We’re are seeing regulatory gaps creating confusion, loopholes, and the potential for commercial gain over quality. There’s still a lack of clarity around planning requirements regarding minimum studio sizes in HMO-style conversions. This means that, in too many cases, commercial decisions trump ethical ones — properties get pushed to the edge of compliance rather than designed for dignity.
Developers create high-yielding properties because they hold ‘studios’ not rooms, are able to flip much more profitably - and do so, to a whole new marketplace of investors in supported accommodation; some who are coming from an ethical place but wanting the best financial returns.

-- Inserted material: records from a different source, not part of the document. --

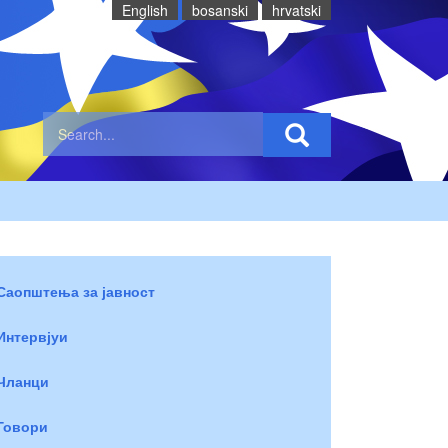
English
bosanski
hrvatski
Саопштења за јавност
Интервјуи
Чланци
Говори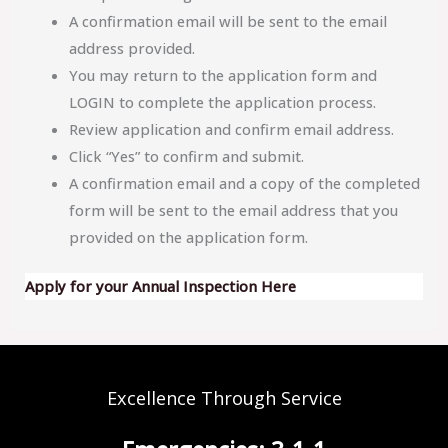
A confirmation email will be sent to the email
address provided.
You may return to the application form and
LOGIN to complete the application process.
Review application and confirm email address.
Click “Yes” to confirm and submit.
A confirmation email and a copy of the completed
form will be sent to the email address that you
provided on the application form.
Apply for your Annual Inspection Here
Excellence Through Service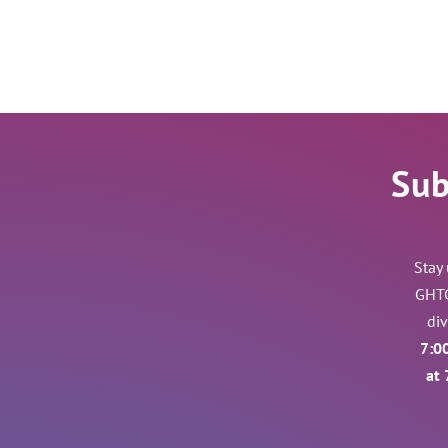
Sub
Stay
GHTC
di
7:0
at 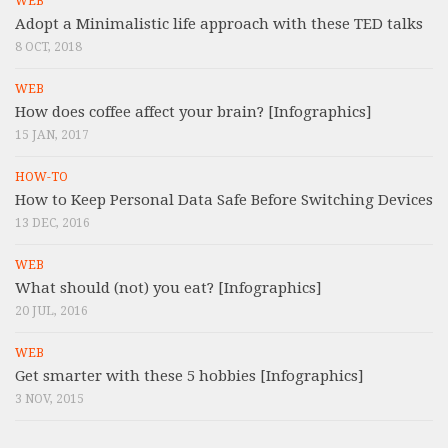
WEB
Adopt a Minimalistic life approach with these TED talks
8 OCT, 2018
WEB
How does coffee affect your brain? [Infographics]
15 JAN, 2017
HOW-TO
How to Keep Personal Data Safe Before Switching Devices
13 DEC, 2016
WEB
What should (not) you eat? [Infographics]
20 JUL, 2016
WEB
Get smarter with these 5 hobbies [Infographics]
3 NOV, 2015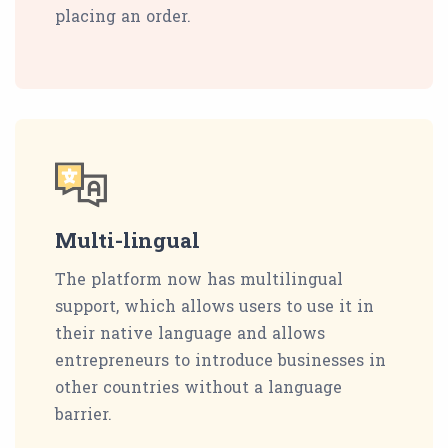
placing an order.
Multi-lingual
The platform now has multilingual
support, which allows users to use it in
their native language and allows
entrepreneurs to introduce businesses in
other countries without a language
barrier.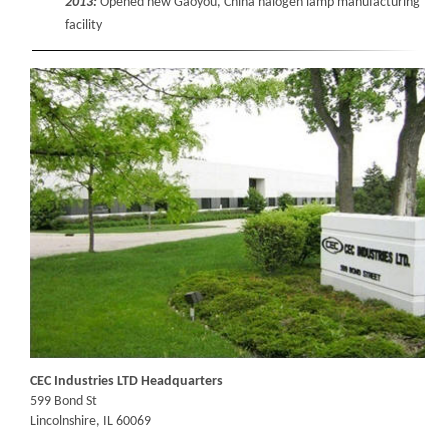
2013:
Opened new Gaoyou, China halogen lamp manufacturing
facility
CEC Industries LTD Headquarters
599 Bond St
Lincolnshire, IL 60069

In the long term, that’s not sustainable. It’s not sustainable for residents, who deserve safe and appropriate homes. It’s not sustainable for care providers, who carry reputational and operational risk. And it’s not sustainable for investors, because fragile schemes eventually unravel.
Doing the Right Thing Is the Sustainable Strategy
At Goldfinch Property Investments, we believe in taking the time to do this properly. We create asset-based opportunities by partnering with charities, the housing associations displaying the highest standards, and care providers who deliver genuine, measurable outcomes.
Each home is thoughtfully designed, fully compliant and placed on long-term leases that provide stable, predictable income — underpinned by purpose and integrity. It’s a model that balances commercial rigour with human responsibility.
Doing the right thing isn’t a moral luxury; it’s the most resilient form of investing there is. Regulation will continue to tighten, expectations will continue to rise, and those who build on ethical, transparent foundations will be the ones left standing.
Because in housing — as in investing — better values lead to better value.
Better investments, for better results, for everyone.